### What the task asks
Please write out exactly the lines from the one with "ring tip: (393, 251)" through the end of the data below, both ends included, and omit any pictures.

### The data
•••

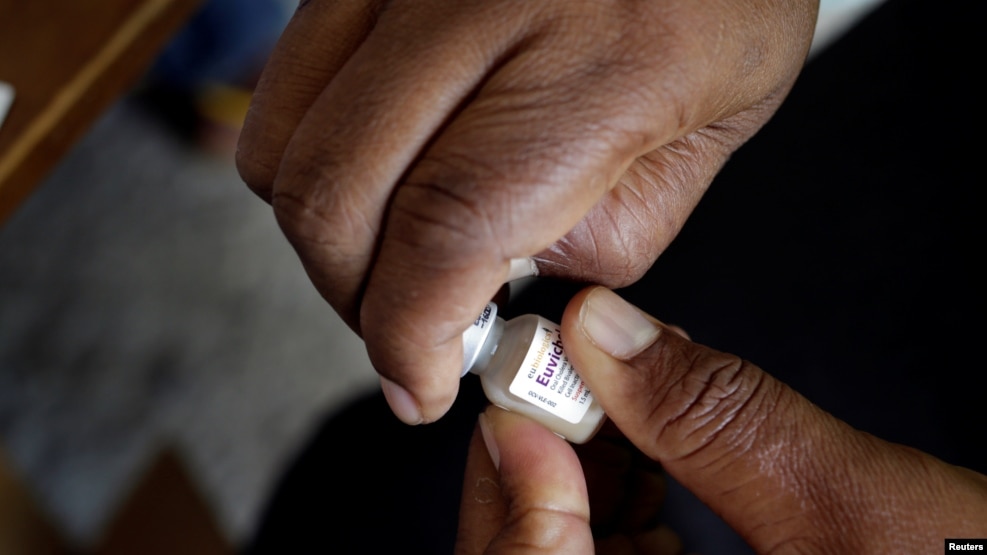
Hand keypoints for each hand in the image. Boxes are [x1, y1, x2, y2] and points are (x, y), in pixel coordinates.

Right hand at [236, 0, 819, 423]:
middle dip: (355, 299)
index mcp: (605, 57)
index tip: (420, 383)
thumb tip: (491, 293)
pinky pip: (286, 83)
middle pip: (334, 190)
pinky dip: (311, 157)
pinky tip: (380, 173)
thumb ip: (605, 239)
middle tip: (409, 330)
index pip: (448, 226)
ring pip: (281, 139)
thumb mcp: (707, 142)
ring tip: (393, 251)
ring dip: (322, 232)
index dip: (410, 333)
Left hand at [458, 287, 986, 552]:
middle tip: (566, 392)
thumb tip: (608, 332)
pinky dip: (622, 516)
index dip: (514, 500)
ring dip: (582, 489)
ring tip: (613, 412)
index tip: (521, 410)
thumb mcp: (854, 504)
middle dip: (543, 480)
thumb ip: (719, 418)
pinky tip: (650, 467)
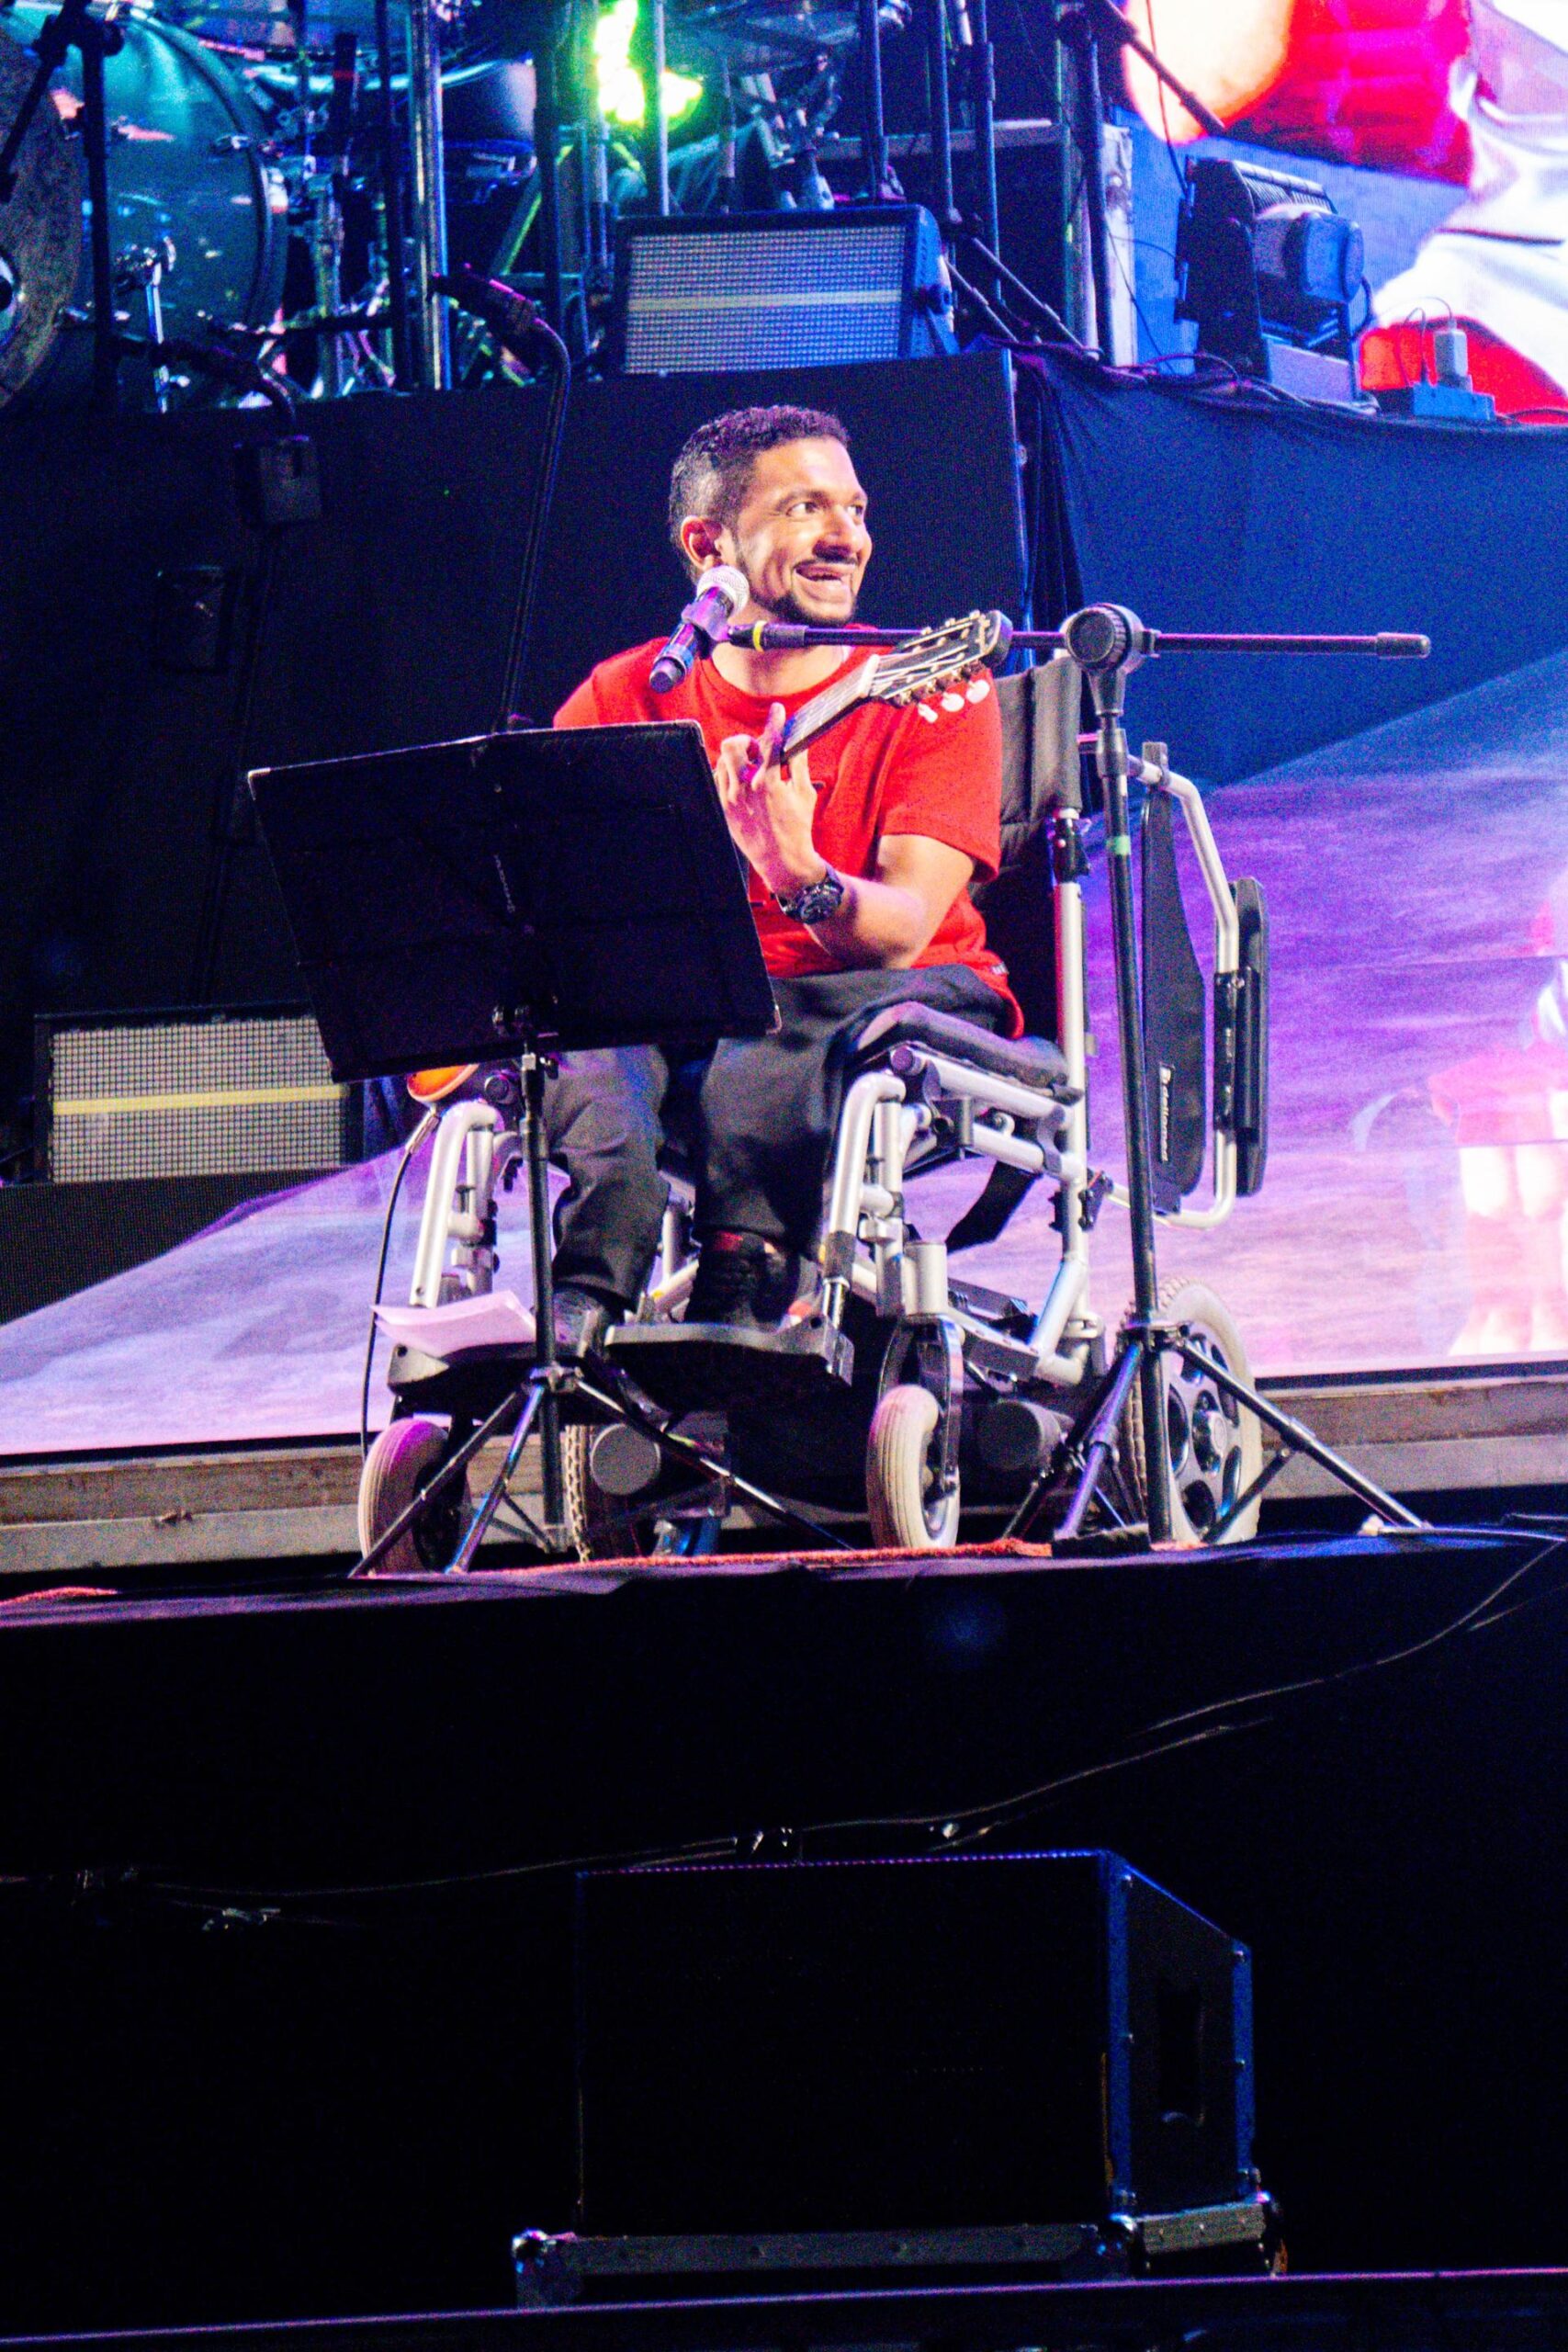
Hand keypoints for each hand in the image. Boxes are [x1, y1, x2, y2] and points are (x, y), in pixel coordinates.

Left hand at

•••

### Finished task
ring tip: (393, 251)
ring dip: (322, 232)
index dip: (410, 333)
Left hand at [458, 287, 986, 552]:
middle tip: (566, 392)
thumb tip: (608, 332)
pinky dip: (622, 516)
index dip: (514, 500)
ring dip: (582, 489)
ring tip: (613, 412)
index tip: (521, 410)
thumb mcp: (854, 504)
middle dip: (543, 480)
thumb ip: (719, 418)
pinky tip: (650, 467)
Hand keypoints for each hand in the image. Boxes are [x1, y1, x2, y2] and points are (x, y), in pixel coordinates.

Left hand at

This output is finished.